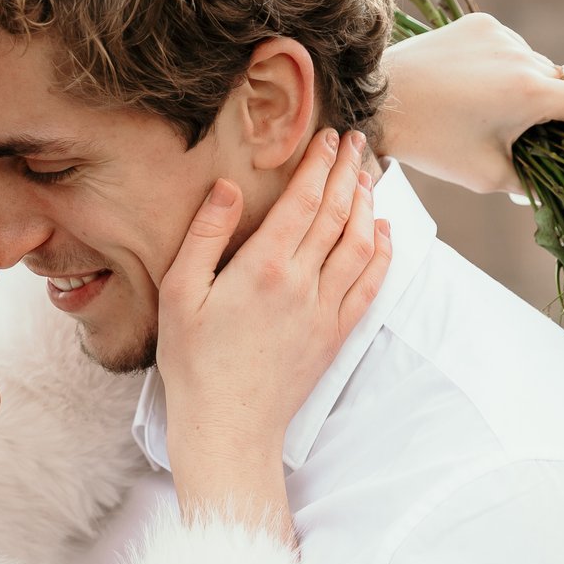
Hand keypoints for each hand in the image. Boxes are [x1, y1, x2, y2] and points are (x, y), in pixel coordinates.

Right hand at [155, 129, 392, 534]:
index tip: (330, 138)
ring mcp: (325, 310)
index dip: (320, 164)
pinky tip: (384, 232)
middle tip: (358, 142)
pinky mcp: (336, 335)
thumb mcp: (179, 293)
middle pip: (338, 214)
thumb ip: (204, 235)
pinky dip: (383, 253)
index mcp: (263, 267)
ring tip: (369, 176)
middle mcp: (303, 284)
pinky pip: (371, 286)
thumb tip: (227, 187)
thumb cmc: (194, 361)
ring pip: (361, 245)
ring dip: (368, 205)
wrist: (228, 426)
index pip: (304, 200)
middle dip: (351, 172)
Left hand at [375, 13, 563, 194]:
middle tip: (533, 138)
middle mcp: (523, 55)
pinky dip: (505, 67)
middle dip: (557, 112)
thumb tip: (563, 187)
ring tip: (492, 111)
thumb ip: (535, 181)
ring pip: (536, 65)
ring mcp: (501, 34)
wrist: (377, 101)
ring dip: (529, 88)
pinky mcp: (479, 23)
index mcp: (531, 93)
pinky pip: (510, 48)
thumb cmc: (432, 143)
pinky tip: (475, 86)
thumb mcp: (487, 175)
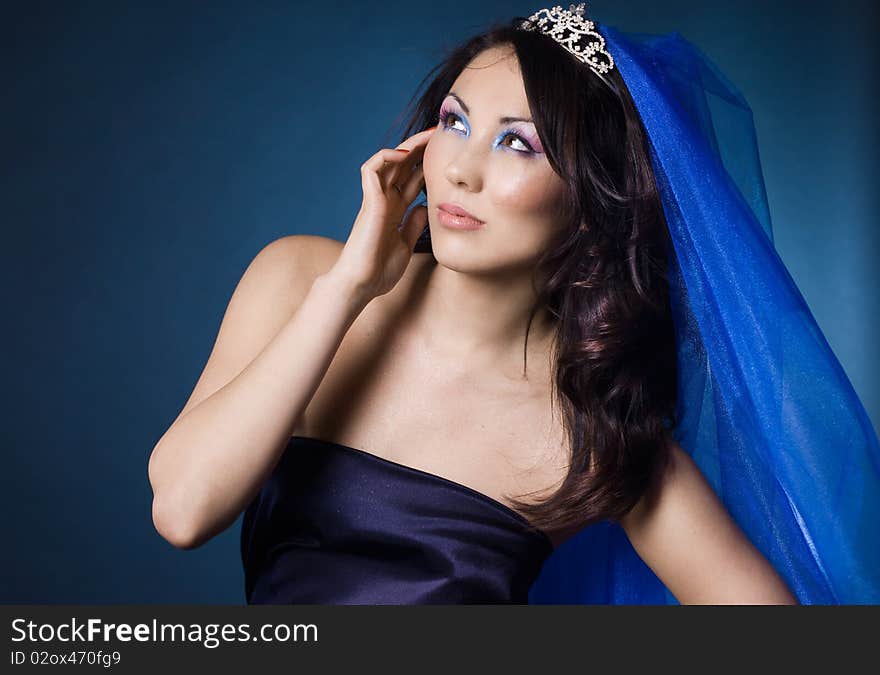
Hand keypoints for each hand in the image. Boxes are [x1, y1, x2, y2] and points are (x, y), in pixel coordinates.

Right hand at [330, 126, 436, 299]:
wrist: (362, 285)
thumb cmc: (379, 271)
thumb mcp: (405, 244)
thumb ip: (413, 224)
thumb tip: (425, 206)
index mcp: (395, 210)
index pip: (412, 179)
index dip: (428, 164)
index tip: (447, 154)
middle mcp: (385, 201)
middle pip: (403, 166)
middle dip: (421, 149)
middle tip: (442, 134)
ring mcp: (376, 200)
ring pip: (388, 161)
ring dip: (407, 146)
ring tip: (427, 137)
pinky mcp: (369, 202)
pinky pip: (371, 169)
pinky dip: (385, 157)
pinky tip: (403, 155)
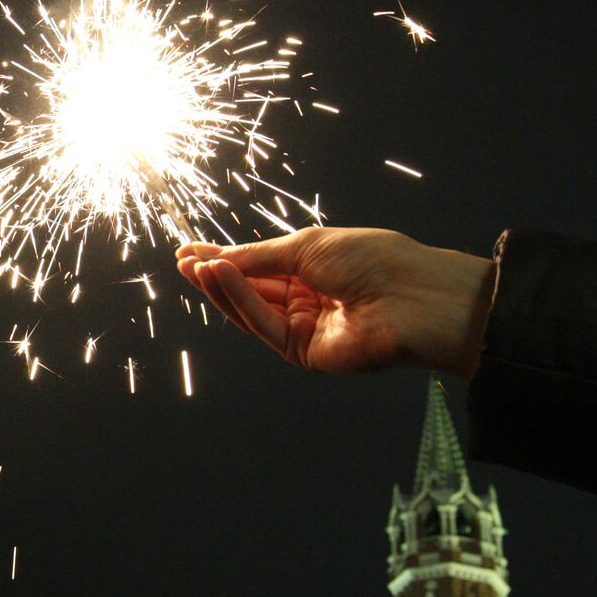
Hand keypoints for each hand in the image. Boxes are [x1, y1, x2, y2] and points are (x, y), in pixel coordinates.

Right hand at [176, 226, 495, 376]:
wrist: (412, 297)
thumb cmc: (373, 260)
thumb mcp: (308, 245)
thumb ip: (259, 256)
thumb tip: (219, 259)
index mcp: (314, 269)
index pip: (260, 266)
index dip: (225, 258)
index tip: (190, 251)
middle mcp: (307, 299)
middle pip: (251, 290)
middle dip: (216, 275)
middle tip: (183, 261)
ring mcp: (304, 328)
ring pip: (252, 310)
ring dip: (223, 288)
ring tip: (197, 267)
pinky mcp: (303, 352)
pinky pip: (264, 326)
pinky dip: (240, 301)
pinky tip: (222, 277)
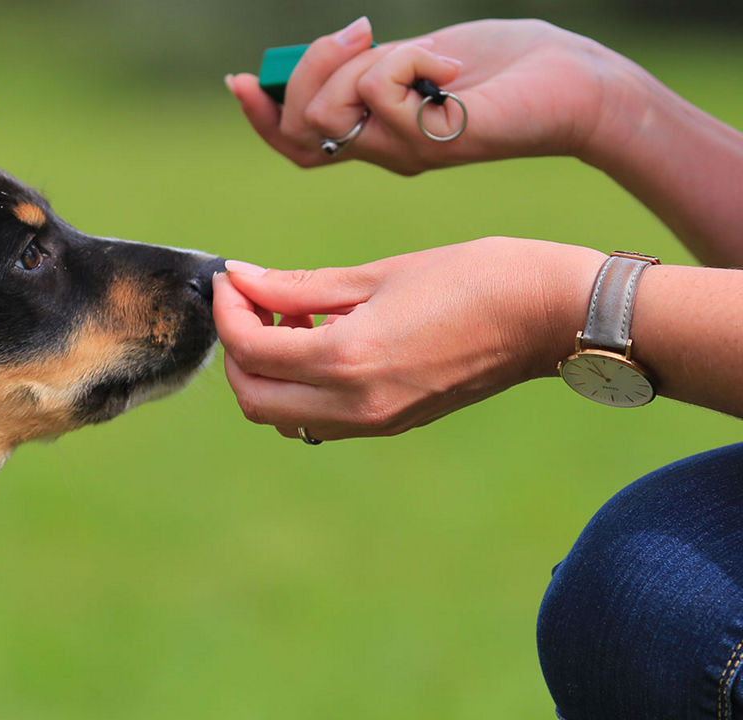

★ ★ ★ ★ ★ ★ ★

> **WHAT IS BEING ASKED**: Identify every line above with the string "Right" in it. Copy those lines.

> **RESPONSE BELOW**:
Right hand at [155, 129, 392, 534]:
Right hand at [330, 126, 436, 299]:
Right hand at [176, 226, 495, 376]:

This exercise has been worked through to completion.